The greatest common factor (GCF) is a vital concept when it comes to simplifying or factoring expressions. It refers to the largest number that evenly divides all the terms in an expression. In our exercise, we deal with the expression \(7x^2 + 35x + 42\). The first task is to find the GCF of the coefficients 7, 35, and 42.

To identify the GCF, we need to determine the prime factorization of each coefficient:

• 7 is a prime number, so its factors are only 1 and 7.
• 35 can be expressed as \(5 \times 7\).
• 42 breaks down to \(6 \times 7\), which is the same as \(2 \times 3 \times 7\).

The GCF is the highest common factor found in the factorizations of each term. Here, the number 7 appears in all three, making it the GCF. Factor it out from the expression, simplifying the process of further factorizations.

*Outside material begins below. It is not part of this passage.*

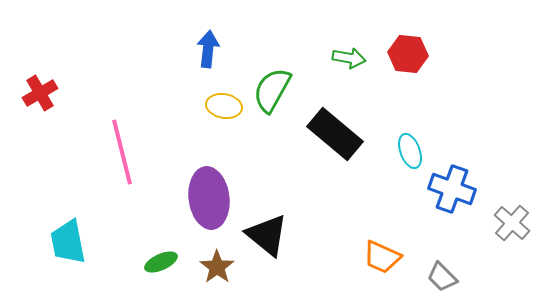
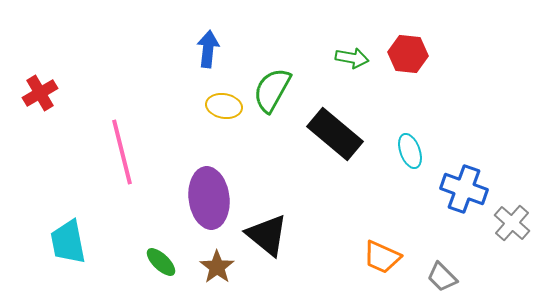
green arrow: moved 3 px right
blue cross: moved 12 px right
green ellipse: rotated 68 degrees clockwise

A quadratic expression is a polynomial expression of degree two, typically written in the form \(ax^2 + bx + c\). Our simplified expression after extracting the GCF is \(x^2 + 5x + 6\), which is a classic quadratic expression.

To factor this quadratic, you need to find two numbers that both:

• Multiply to give the constant term, which in this case is 6.
• Add up to provide the linear coefficient, which is 5 here.

For this expression, the numbers 2 and 3 fit perfectly, as \(2 \cdot 3 = 6\) and \(2 + 3 = 5\). This pair guides us in rewriting and factoring the quadratic expression. The clearer understanding of the behavior and structure of quadratic expressions allows us to break them into products of linear factors.

Factoring by grouping is a clever method used when an expression has four terms, as happens when decomposing a quadratic expression for factoring. The expression \(x^2 + 5x + 6\) is rewritten by splitting the middle term, using the numbers identified previously (2 and 3). This gives us \(x^2 + 2x + 3x + 6\).

We then group these terms into pairs:

• \(x^2 + 2x\)
• \(3x + 6\)

Now, factor out the GCF from each pair:

• From \(x^2 + 2x\), factor out \(x\) to get \(x(x + 2)\).
• From \(3x + 6\), factor out 3 to get \(3(x + 2)\).

Notice both terms contain the common factor \(x + 2\). We can factor this out and end up with the product \((x + 2)(x + 3)\). This technique is particularly useful and intuitive for handling complex expressions, making them simpler to deal with.